Por outro lado, para os seres humanos, os animais silvestres parecem nem ser animais reais, como disse antes, são apenas “coisas vivas”, e por isso mesmo ainda são considerados por muito humanos, como sendo animais menos importantes, porque eles são limitados aos seus comportamentos naturais, os quais devem estar previamente definidos por um livro, por uma história ou por alguém. No pensamento da maioria dos seres humanos, tudo que se pode saber sobre um animal silvestre qualquer já foi dito, já está descrito e assim não há nada de interessante nesse tipo de animal. Desta maneira, não parece haver nenhuma condição interessante, brilhante ou inusitada que possa justificar a preocupação dos seres humanos com os animais silvestres. Efetivamente, existe uma distância imensa entre a realidade natural dos animais silvestres e pensamento da maioria dos seres humanos sobre esses animais e esse distanciamento necessita ser reduzido para o bem do homem, dos animais e do planeta como um todo.
Baseado nesses argumentos iniciais, tenho a suspeição de que algumas das sociedades humanas, em determinado momento, além de tratar os animais domésticos indevidamente como se fossem seres humanos, também acabam por repudiar (preterir) os animais silvestres como organismos menos importantes (nobres). Esse fato é, no mínimo, injusto, triste e infeliz, porque manifesta claramente a ignorância humana sobre a natureza, particularmente sobre a grandeza e a importância do reino animal. Entretanto, essa condição triste da ligação humana com os animais silvestres acaba sendo muito pior e em consequência desse fato, a ligação com os animais domésticos também tende a piorar, porque ao super estimar os animais domésticos, os seres humanos passam a esperar e traduzir situações e atitudes que efetivamente não são verídicas e forçam os animais domésticos a assumirem práticas totalmente contrárias as suas devidas condições animais. Obviamente, isso até pode ser agradável para esses tipos de seres humanos, mas certamente é muito ruim para os animais.
Na verdade, não existe má intenção do ser humano, o que existe é falta de conhecimento, má informação e, sobretudo, uma expectativa irreal de que o animal seja sempre capaz de fazer aquilo que o humano pensa que ele deve fazer numa visão estritamente antrópica. O ser humano acaba por atribuir conceitos e argumentos humanos as atitudes comportamentais dos animais e muitas vezes até exige que o animal desenvolva uma postura humana inesperada. Ora, isso é ilógico e naturalmente não pode acontecer naturalmente e se acontece é por conta de imposição do ser humano. Mas, o ser humano, quer entender que essa ação anômala do animal seja um resultado do interesse particular do humano, o que se constitui numa tendência violenta e fraudulenta.

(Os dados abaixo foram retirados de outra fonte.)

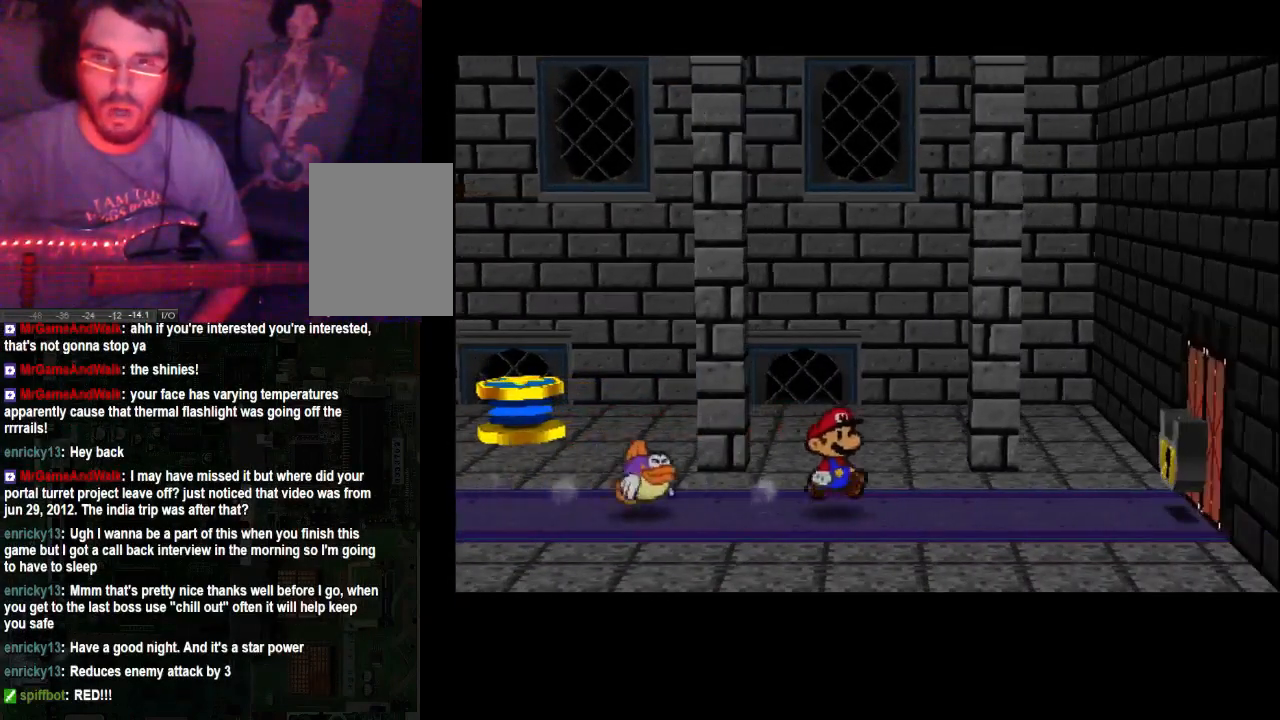
{"buttons": [], "left_stick": "right", "right_stick": "center", "events": []}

Ação violenta porque agride o animal e fraudulenta porque muitas vezes o animal acaba satisfazendo o interesse do ser humano, o qual passa a acreditar naquela atitude como algo efetivamente verdadeiro e real. Infeliz e lamentavelmente essa situação ilógica e ilusória faz desacreditar no intelecto do ser humano que ainda pensa assim. Isto é, naquele ser humano que acha que o animal é consciente e faz alguma coisa apenas para lhe agradar. Ou seja, aquele ser humano que atribui conotação humana ao animal.
Um ser humano coerente, deve, antes de qualquer circunstância, entender que um animal, seja ele qual for, é um animal diferente do animal humano e principalmente tem que saber que querer tratar qualquer animal como um ser humano (humanizar ou antropomorfizar o animal) não é uma atitude correta, porque certamente isso não é bom para o animal. Apenas os seres humanos egoístas, prepotentes ou intelectualmente debilitados podem pensar que os animais (domésticos ou silvestres) estão no mundo para servir aos interesses humanos e que assim, devem “pensar” e “agir” como seres humanos. Considerar posturas e atitudes antrópicas nos animais é um grande e grave erro que os humanos possuidores de animais domésticos necessitam compreender e obviamente evitar.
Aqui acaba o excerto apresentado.